One Dataset--Multiple Documents

One of the most useful features in DITA is Conditional Processing (or Profiling), which allows you to use the same set of source files to create different versions of your documentation. Content is marked in a way that you can filter out entire topics, paragraphs, sentences, and even words.

DITA offers a set of standard profiling attributes that are applicable to most elements. Those attributes are: 

  • audience
  • platform
  • product
  • props
  • otherprops
  • rev

Most of the names are self-explanatory. The props and otherprops attributes are meant to be generic for that you can use for any situation. The rev attribute is meant to identify material that was added or changed during a revision.

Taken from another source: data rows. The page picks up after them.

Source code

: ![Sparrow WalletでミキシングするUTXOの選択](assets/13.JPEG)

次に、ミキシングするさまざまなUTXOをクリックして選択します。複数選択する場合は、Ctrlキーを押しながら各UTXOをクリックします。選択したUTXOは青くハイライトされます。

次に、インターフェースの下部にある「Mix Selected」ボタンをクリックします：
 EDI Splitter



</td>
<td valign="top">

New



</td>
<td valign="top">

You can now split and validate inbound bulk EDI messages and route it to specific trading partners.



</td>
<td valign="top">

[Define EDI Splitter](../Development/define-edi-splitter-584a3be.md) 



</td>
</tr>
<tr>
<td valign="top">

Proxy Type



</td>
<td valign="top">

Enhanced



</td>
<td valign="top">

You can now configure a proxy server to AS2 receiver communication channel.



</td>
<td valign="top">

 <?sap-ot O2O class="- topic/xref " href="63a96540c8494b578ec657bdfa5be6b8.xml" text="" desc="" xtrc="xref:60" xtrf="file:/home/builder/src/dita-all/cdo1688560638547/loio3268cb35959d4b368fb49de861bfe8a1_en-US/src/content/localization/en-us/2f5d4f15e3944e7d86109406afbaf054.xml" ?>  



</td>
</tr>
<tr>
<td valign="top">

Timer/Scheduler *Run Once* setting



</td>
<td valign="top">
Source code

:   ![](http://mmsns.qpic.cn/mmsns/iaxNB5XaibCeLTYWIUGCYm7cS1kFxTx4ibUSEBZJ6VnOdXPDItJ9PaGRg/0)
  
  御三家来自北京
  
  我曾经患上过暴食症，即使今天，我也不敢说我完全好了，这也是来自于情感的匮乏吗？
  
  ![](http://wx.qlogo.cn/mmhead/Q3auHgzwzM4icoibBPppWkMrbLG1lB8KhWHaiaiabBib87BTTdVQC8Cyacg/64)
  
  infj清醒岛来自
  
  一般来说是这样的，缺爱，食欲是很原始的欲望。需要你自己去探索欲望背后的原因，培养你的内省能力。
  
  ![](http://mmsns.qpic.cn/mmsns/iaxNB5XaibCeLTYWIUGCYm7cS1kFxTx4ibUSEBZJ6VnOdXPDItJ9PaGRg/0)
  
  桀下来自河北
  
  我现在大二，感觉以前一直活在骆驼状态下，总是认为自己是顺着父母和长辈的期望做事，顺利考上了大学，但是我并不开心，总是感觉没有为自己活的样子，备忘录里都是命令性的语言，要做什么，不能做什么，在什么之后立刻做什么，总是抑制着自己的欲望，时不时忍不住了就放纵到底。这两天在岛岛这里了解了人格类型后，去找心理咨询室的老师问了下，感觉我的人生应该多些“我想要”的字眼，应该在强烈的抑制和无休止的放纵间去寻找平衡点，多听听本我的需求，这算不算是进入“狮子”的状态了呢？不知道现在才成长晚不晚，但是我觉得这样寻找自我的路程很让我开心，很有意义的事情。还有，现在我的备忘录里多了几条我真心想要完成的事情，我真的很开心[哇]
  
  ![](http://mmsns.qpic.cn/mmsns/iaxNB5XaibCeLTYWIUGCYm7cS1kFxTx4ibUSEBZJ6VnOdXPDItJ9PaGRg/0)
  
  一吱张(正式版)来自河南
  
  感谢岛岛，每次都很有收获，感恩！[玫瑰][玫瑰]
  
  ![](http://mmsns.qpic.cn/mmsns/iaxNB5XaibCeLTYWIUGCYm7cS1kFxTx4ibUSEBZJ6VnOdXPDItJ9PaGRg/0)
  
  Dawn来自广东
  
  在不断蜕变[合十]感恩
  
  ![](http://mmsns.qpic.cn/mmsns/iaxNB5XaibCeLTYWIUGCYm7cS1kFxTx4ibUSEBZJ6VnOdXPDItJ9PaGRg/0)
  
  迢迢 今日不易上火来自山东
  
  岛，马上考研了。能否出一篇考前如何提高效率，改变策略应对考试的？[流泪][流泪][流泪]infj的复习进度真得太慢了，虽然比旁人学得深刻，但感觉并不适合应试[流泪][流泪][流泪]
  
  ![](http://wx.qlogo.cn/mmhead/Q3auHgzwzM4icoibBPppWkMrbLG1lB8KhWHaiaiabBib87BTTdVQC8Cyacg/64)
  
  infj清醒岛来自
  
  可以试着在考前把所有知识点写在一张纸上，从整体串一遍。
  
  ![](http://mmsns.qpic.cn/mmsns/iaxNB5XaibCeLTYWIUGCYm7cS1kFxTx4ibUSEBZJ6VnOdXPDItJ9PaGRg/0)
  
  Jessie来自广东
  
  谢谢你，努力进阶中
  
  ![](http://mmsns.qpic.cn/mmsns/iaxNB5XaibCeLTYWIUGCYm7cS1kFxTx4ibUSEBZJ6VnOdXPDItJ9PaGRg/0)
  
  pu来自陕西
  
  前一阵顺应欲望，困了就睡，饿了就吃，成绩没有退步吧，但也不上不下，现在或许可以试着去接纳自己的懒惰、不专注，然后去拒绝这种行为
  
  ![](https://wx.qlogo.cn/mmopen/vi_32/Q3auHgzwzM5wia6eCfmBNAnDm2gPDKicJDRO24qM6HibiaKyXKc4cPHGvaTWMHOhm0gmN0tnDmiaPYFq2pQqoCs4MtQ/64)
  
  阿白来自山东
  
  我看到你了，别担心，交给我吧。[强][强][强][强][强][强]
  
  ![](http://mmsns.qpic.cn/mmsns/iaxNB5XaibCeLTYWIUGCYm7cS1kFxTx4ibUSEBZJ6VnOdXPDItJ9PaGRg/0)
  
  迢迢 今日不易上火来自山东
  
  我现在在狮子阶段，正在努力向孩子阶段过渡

Let's take a look at how you could use these attributes to create different versions of a document.

Figure 1 is part of a sample topic for installing a product on either a Windows or a UNIX operating system.

Figure 1

 

Figure 2 is the source material for the topic.

Figure 2
 
 

Your project manager tells you that you have customers that are only interested in Windows and some that are only interested in UNIX. Add into that pot folks that are using both Windows and UNIX.  Which of those profiling attributes are you going to use?  You got it, platform!
 

Figure 3 is how you have tagged the source to create docs for each set of customers.

Figure 3

 

For the customer that is interested in both Windows and UNIX, you added a platform attribute called all. Then you added an info section with only the Windows information and tagged it with a platform attribute called windows. And finally, you added platform attribute called unix for the the UNIX customers. Now, how do you get those marked sections to show itself or to hide. The answer is to create a ditaval file.
 

A ditaval file is used to instruct the transform what to do with your conditional attributes. Figure 4 is the ditaval file I created for the topic.

Figure 4

 

In this ditaval file, only the platform values of all will be displayed. So you would get a topic just like Figure 1 after your transform is completed. If you want to display only the Windows platform, you would edit your ditaval file as shown in Figure 5.

Figure 5

 

The resulting topic after you transform is shown in Figure 6.

Figure 6

 

And you would do the similar to create a UNIX only topic.

 

Now your project manager tells you that your customers want separate documentation for novice and experienced users. So you take a look at your documentation and decide that an experienced user wouldn't need to be told what the variables (x and license_filename.lic) mean. In this case, you would use the audience attribute on selected paragraphs as in Figure 7.

Figure 7

 

Paragraphs that only a novice would be interested in are marked with an audience attribute called novice. Before you transform, you need to add the attribute to your ditaval file as seen in Figure 8.

Figure 8

 

The ditaval instructions now read to include platform attributes called windows, exclude platform attributes called unix and all, and exclude audience attributes called novice. After you transform, you get the topic seen in Figure 9.

Figure 9


 

We're not done yet. Now your project manager tells you that have a customer that thinks desktops are history. Therefore, they want only references to the laptop. The offending word is in your short description. Do you want to create two short descriptions and label them with appropriate attributes? You could. Or you could attack the offending words directly using the <ph> tag and the props attribute as seen in Figure 10.

Figure 10

 

Note that the word or is also tagged. If it isn't excluded also, the sentence will not make sense.

Now you add the attribute to your ditaval file as in Figure 11.

Figure 11

 


The ditaval file instructions read to:

  • include platform attributes called windows,
  • exclude platform attributes called unix and all,
  • exclude audience attributes called novice, 
  • and exclude props attributes called desktop.

This results in the topic seen in Figure 12.

Figure 12

 

Summary

We only took a look at the platform, audience, and props attributes in this post. I think you get the idea though. DITA's conditional processing is a powerful and useful feature.